**Task description:** Return each of the rows below word for word, changing nothing.

(Data items)

━━━━━━━━━━━━━━━━

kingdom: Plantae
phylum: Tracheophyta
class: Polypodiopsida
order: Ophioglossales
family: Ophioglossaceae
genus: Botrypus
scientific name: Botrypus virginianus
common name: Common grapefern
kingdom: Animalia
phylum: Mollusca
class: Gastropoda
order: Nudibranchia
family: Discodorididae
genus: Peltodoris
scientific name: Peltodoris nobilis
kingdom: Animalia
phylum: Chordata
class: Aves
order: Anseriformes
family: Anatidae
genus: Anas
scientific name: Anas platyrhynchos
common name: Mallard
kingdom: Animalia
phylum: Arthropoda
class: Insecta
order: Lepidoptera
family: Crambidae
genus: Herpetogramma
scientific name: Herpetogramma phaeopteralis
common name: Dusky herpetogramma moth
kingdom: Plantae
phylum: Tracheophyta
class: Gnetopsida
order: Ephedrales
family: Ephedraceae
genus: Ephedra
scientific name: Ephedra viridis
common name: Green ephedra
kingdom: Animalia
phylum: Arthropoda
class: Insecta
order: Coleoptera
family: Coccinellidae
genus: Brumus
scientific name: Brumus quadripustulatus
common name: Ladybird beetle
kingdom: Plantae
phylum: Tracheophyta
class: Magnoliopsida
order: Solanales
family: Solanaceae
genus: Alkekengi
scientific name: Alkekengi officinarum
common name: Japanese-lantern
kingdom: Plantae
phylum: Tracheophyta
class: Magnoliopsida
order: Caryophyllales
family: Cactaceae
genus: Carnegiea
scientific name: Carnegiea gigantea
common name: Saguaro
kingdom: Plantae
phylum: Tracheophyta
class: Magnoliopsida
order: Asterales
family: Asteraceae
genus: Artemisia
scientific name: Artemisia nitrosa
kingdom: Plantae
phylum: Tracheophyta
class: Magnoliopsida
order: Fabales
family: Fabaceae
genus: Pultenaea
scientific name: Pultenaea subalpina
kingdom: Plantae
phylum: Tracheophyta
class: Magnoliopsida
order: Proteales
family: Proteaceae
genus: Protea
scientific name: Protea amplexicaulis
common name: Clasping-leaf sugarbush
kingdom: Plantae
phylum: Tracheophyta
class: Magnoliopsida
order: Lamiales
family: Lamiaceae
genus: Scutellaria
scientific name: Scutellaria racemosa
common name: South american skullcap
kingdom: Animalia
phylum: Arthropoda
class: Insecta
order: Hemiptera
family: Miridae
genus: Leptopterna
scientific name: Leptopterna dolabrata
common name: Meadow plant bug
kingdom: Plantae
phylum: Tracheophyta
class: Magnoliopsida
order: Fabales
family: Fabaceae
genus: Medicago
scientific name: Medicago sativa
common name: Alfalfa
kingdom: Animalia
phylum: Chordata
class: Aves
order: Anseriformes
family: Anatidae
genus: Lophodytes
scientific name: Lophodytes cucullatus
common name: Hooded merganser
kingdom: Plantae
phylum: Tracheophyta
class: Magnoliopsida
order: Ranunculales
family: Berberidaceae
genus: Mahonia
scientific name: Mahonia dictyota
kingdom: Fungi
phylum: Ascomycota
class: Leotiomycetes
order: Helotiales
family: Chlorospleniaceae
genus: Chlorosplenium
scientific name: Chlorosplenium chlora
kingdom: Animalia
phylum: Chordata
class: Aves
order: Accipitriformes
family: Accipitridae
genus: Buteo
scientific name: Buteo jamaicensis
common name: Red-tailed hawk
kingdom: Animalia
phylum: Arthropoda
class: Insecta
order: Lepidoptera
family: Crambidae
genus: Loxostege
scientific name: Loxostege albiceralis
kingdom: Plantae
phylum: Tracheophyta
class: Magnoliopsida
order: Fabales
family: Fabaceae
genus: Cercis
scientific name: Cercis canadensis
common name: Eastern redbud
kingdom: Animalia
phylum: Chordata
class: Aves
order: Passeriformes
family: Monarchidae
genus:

━━━━━━━━━━━━━━━━

**The output:**
kingdom: Plantae
phylum: Tracheophyta
class: Polypodiopsida
order: Ophioglossales
family: Ophioglossaceae
genus: Botrypus
scientific name: Botrypus virginianus
common name: Common grapefern
kingdom: Animalia
phylum: Mollusca
class: Gastropoda
order: Nudibranchia
family: Discodorididae
genus: Peltodoris
scientific name: Peltodoris nobilis
kingdom: Animalia
phylum: Chordata
class: Aves
order: Anseriformes
family: Anatidae
genus: Anas
scientific name: Anas platyrhynchos
common name: Mallard
kingdom: Animalia
phylum: Arthropoda
class: Insecta
order: Lepidoptera
family: Crambidae
genus: Herpetogramma
scientific name: Herpetogramma phaeopteralis
common name: Dusky herpetogramma moth
kingdom: Plantae
phylum: Tracheophyta
class: Gnetopsida
order: Ephedrales
family: Ephedraceae
genus: Ephedra
scientific name: Ephedra viridis
common name: Green ephedra
kingdom: Animalia
phylum: Arthropoda
class: Insecta
order: Coleoptera
family: Coccinellidae
genus: Brumus
scientific name: Brumus quadripustulatus
common name: Ladybird beetle
kingdom: Plantae
phylum: Tracheophyta
class: Magnoliopsida
order: Solanales
family: Solanaceae
genus: Alkekengi
scientific name: Alkekengi officinarum
common name: Japanese-lantern
kingdom: Plantae
phylum: Tracheophyta
class: Magnoliopsida
order: Caryophyllales
family: Cactaceae
genus: Carnegiea
scientific name: Carnegiea gigantea
common name: Saguaro
kingdom: Plantae
phylum: Tracheophyta
class: Magnoliopsida
order: Asterales
family: Asteraceae
genus: Artemisia
scientific name: Artemisia nitrosa
kingdom: Plantae
phylum: Tracheophyta
class: Magnoliopsida
order: Fabales
family: Fabaceae
genus: Pultenaea
scientific name: Pultenaea subalpina
kingdom: Plantae
phylum: Tracheophyta
class: Magnoliopsida
order: Proteales
family: Proteaceae
genus: Protea
scientific name: Protea amplexicaulis
common name: Clasping-leaf sugarbush
kingdom: Plantae
phylum: Tracheophyta
class: Magnoliopsida
order: Lamiales
family: Lamiaceae
genus: Scutellaria
scientific name: Scutellaria racemosa
common name: South american skullcap
kingdom: Animalia
phylum: Arthropoda
class: Insecta
order: Hemiptera
family: Miridae
genus: Leptopterna
scientific name: Leptopterna dolabrata
common name: Meadow plant bug
kingdom: Plantae
phylum: Tracheophyta
class: Magnoliopsida
order: Fabales
family: Fabaceae
genus: Medicago
scientific name: Medicago sativa
common name: Alfalfa
kingdom: Animalia
phylum: Chordata
class: Aves
order: Anseriformes
family: Anatidae
genus: Lophodytes
scientific name: Lophodytes cucullatus
common name: Hooded merganser
kingdom: Plantae
phylum: Tracheophyta
class: Magnoliopsida
order: Ranunculales
family: Berberidaceae
genus: Mahonia
scientific name: Mahonia dictyota
kingdom: Fungi
phylum: Ascomycota
class: Leotiomycetes
order: Helotiales
family: Chlorospleniaceae
genus: Chlorosplenium
scientific name: Chlorosplenium chlora
kingdom: Animalia
phylum: Chordata
class: Aves
order: Accipitriformes
family: Accipitridae
genus: Buteo
scientific name: Buteo jamaicensis
common name: Red-tailed hawk
kingdom: Animalia
phylum: Arthropoda
class: Insecta
order: Lepidoptera
family: Crambidae
genus: Loxostege
scientific name: Loxostege albiceralis
kingdom: Plantae
phylum: Tracheophyta
class: Magnoliopsida
order: Fabales
family: Fabaceae
genus: Cercis
scientific name: Cercis canadensis
common name: Eastern redbud
kingdom: Animalia
phylum: Chordata
class: Aves
order: Passeriformes
family: Monarchidae
genus:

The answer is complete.